Data excerpts below:

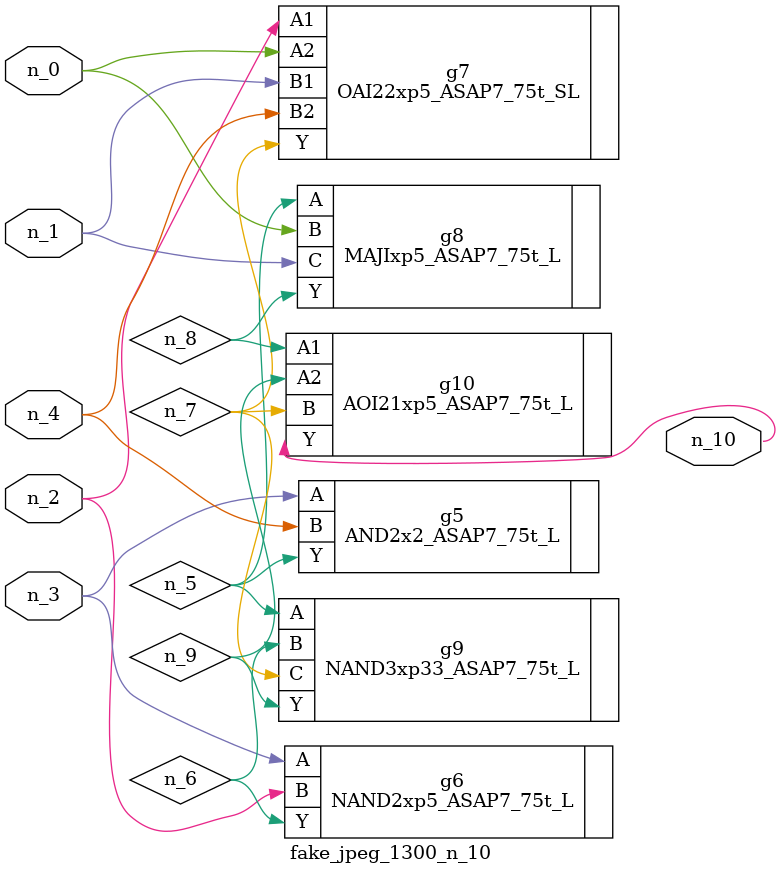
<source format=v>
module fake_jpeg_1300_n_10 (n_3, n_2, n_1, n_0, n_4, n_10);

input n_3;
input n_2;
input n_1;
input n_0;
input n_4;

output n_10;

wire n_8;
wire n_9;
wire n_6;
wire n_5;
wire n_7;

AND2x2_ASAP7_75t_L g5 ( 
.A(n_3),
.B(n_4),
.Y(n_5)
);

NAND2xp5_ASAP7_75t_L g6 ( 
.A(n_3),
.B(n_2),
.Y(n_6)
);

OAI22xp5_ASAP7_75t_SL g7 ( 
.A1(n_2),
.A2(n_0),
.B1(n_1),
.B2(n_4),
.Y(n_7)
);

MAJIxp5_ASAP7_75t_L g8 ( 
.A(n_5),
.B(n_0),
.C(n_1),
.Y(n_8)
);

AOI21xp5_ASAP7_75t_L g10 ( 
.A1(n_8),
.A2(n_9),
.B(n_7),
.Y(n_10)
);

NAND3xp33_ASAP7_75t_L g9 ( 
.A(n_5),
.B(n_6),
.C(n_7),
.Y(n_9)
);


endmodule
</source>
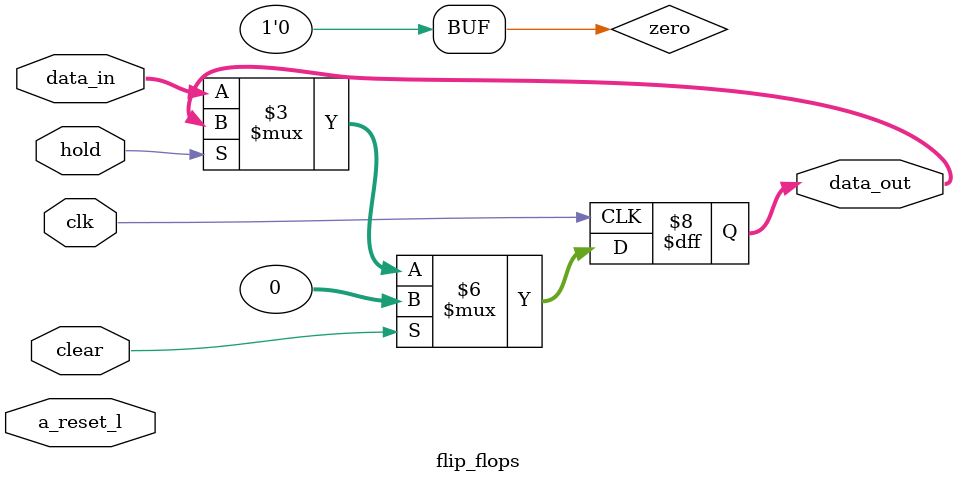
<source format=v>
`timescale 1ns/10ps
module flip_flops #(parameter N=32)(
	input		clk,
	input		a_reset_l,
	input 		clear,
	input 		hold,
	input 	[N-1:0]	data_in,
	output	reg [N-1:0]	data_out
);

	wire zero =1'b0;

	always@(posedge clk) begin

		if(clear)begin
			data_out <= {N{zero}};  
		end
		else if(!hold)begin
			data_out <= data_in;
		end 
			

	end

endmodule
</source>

End of Data excerpts.

The response consists of the data above printed line for line, with no pictures.

<source format=v>
module fake_jpeg_1300_n_10 (n_3, n_2, n_1, n_0, n_4, n_10);

input n_3;
input n_2;
input n_1;
input n_0;
input n_4;

output n_10;

wire n_8;
wire n_9;
wire n_6;
wire n_5;
wire n_7;

AND2x2_ASAP7_75t_L g5 ( 
.A(n_3),
.B(n_4),
.Y(n_5)
);

NAND2xp5_ASAP7_75t_L g6 ( 
.A(n_3),
.B(n_2),
.Y(n_6)
);

OAI22xp5_ASAP7_75t_SL g7 ( 
.A1(n_2),
.A2(n_0),
.B1(n_1),
.B2(n_4),
.Y(n_7)
);

MAJIxp5_ASAP7_75t_L g8 ( 
.A(n_5),
.B(n_0),
.C(n_1),
.Y(n_8)
);

AOI21xp5_ASAP7_75t_L g10 ( 
.A1(n_8),
.A2(n_9),
.B(n_7),
.Y(n_10)
);

NAND3xp33_ASAP7_75t_L g9 ( 
.A(n_5),
.B(n_6),
.C(n_7),
.Y(n_9)
);


endmodule
</source>
<source format=v>
`timescale 1ns/10ps
module flip_flops #(parameter N=32)(
	input		clk,
	input		a_reset_l,
	input 		clear,
	input 		hold,
	input 	[N-1:0]	data_in,
	output	reg [N-1:0]	data_out
);

	wire zero =1'b0;

	always@(posedge clk) begin

		if(clear)begin
			data_out <= {N{zero}};  
		end
		else if(!hold)begin
			data_out <= data_in;
		end 
			

	end

endmodule
</source>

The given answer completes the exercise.